» **WORK REQUEST**
Locate every line in the listing below that contains the word "series", and copy each such line in full.

» **DATASET RECORDS**
————————
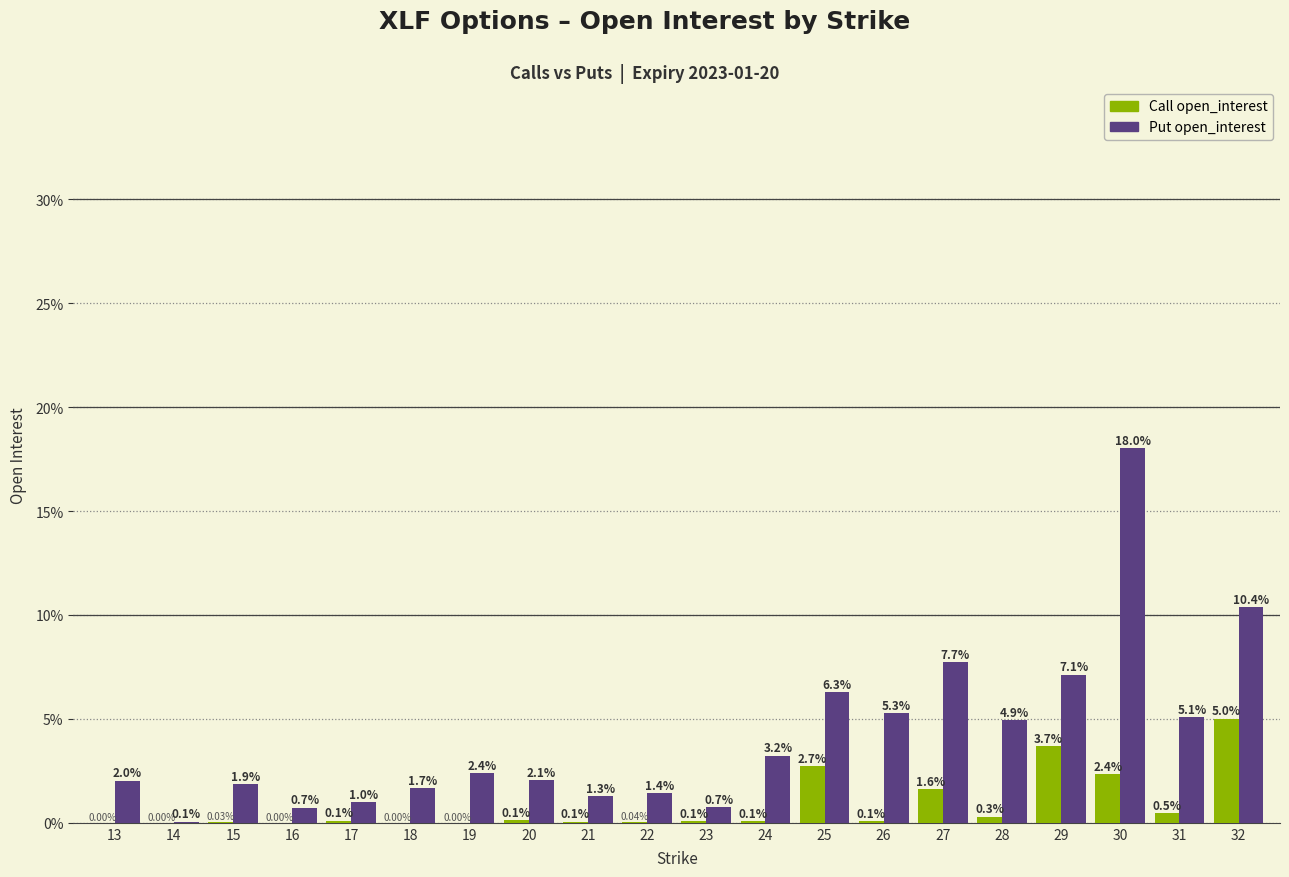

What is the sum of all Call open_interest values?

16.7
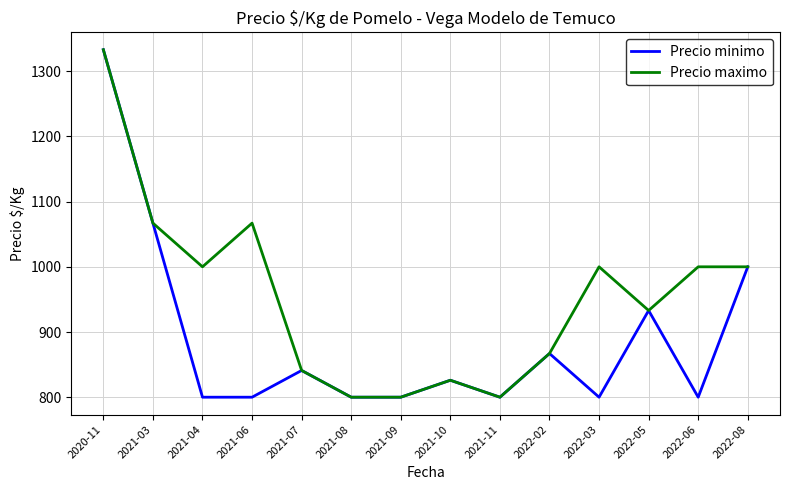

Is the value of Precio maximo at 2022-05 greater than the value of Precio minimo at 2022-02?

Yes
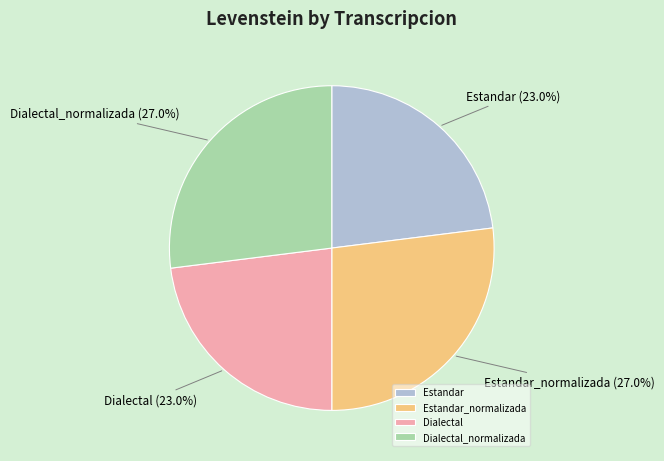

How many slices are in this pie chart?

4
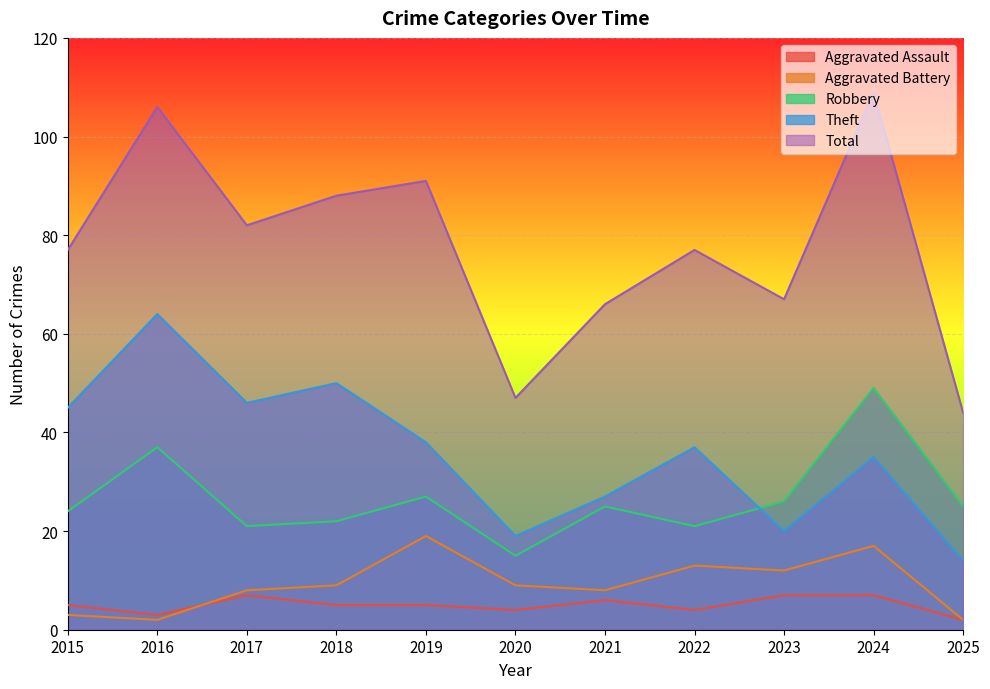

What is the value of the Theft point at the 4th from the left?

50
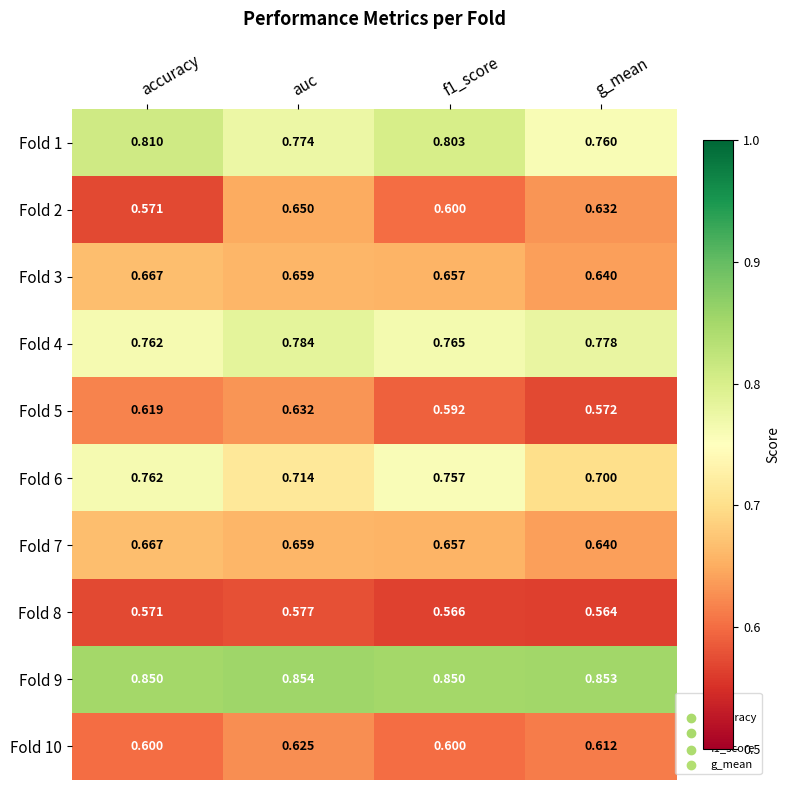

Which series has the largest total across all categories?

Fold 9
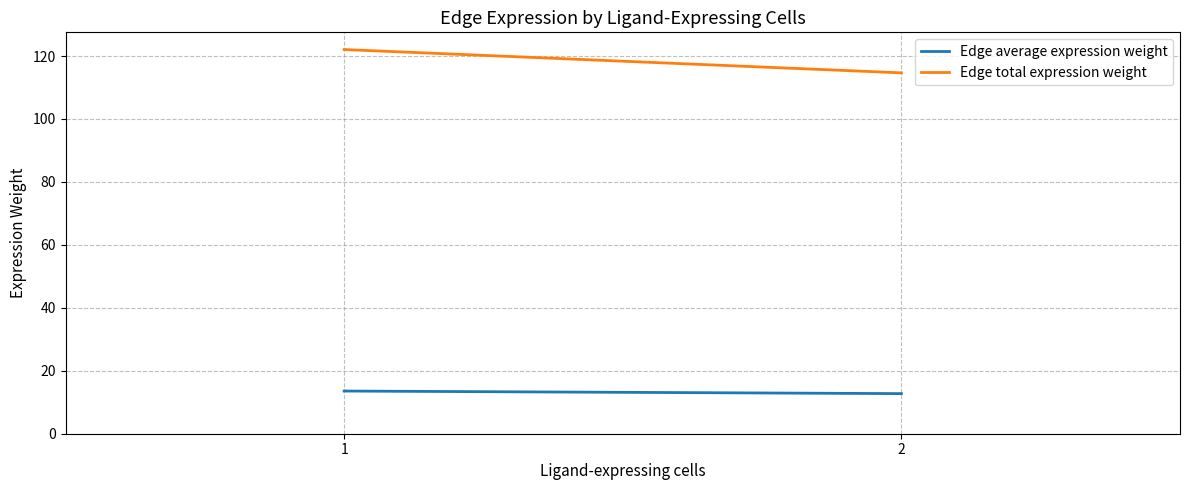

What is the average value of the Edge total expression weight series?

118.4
————————
» **EXERCISE OUTPUT**
Which series has the largest total across all categories?
What is the average value of the Edge total expression weight series?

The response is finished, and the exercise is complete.